The fountain, dedicated in 1924, was made possible with a $10,000 gift from Corrine Rideout. Corrine Rideout was the widow of Norman Rideout, who died in a mining accident in 1896. Mr. Rideout’s father, also Norman, came from Maine to Oroville, California and opened a bank. He successfully opened five more in the central valley of California. After his death in 1907 the banks were sold to A.P. Giannini, founder of the Bank of Italy later to become the Bank of America.  The family surmises that the money to pay for the fountain may have come from the sale of these banks.  The Rideouts have given quite a bit to California.

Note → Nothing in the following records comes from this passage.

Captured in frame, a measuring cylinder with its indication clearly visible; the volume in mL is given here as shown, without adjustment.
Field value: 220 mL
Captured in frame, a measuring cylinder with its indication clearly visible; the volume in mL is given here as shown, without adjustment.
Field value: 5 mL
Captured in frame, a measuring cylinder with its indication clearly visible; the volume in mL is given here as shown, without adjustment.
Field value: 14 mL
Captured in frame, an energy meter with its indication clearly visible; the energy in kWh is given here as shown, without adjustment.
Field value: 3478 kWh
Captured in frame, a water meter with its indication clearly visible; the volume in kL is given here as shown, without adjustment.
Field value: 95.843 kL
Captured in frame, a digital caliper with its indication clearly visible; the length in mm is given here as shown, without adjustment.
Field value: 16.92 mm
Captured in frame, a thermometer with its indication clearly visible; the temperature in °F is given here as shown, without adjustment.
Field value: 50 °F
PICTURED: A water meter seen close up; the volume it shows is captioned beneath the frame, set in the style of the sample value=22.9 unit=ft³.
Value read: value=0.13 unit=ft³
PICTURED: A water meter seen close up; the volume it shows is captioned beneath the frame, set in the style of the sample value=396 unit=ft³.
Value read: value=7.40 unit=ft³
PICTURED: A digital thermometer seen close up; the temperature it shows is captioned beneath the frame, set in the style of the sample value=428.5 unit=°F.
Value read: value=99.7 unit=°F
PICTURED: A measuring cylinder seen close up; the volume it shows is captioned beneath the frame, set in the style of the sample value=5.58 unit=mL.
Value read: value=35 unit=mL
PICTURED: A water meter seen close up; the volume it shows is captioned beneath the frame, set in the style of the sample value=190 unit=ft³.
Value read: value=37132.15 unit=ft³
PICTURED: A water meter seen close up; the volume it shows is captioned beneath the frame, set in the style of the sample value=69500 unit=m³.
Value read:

The cast stone pool was designed by architect Herbert A. Schmidt. The statue is by M. Earl Cummings. The original intention was for the statue to be of bronze, but the budget did not allow it.

  7 Responses to “Golden Gate Park – Rideout Memorial Fountain”

  1. This is an exquisite fountain….a real eye catcher. Would love to stand there and feel the droplets of water hitting my face. This is a magnificent park. We have nothing lie this around here. I have to go to Richmond to see lovely and spacious gardens. Your captures are so nice. genie

  2. Oh, more water! Love the fountain, it’s beautiful. Fountains are right up there next to waterfalls as my favorites!! Now that I think about it we don’t have a lot of fountains around here and I live near the largest city in Arkansas! Wonder why? We do have a lot of natural waterfalls, though, along our many rivers!

  3. Sculpted from sand dunes? That’s amazing. It is a gorgeous fountain and setting, but what it is the creature and what is the creature doing?

    Thanks for your comment on Stone Creek. I’ve been so frustrated with Blogger and Google – they’re getting very intrusive and arbitrary and I don’t like the new formats they’re trying to impose. But I don’t like WordPress, either, as it’s too difficult and doesn’t work very well–WP blogs are often very slow.

    Then I ran into Weebly. I like it so far. It’s quite simple and fairly intuitive.

  4. I love the fountain! And yesterday’s folly – I always thought it would be nice to have a folly and what a location!

  5. Nice fountain. I will be glad when it is time to turn our fountains back on after the long, idle winter months.

  6. Beautiful fountain.
    I especially like your first photo.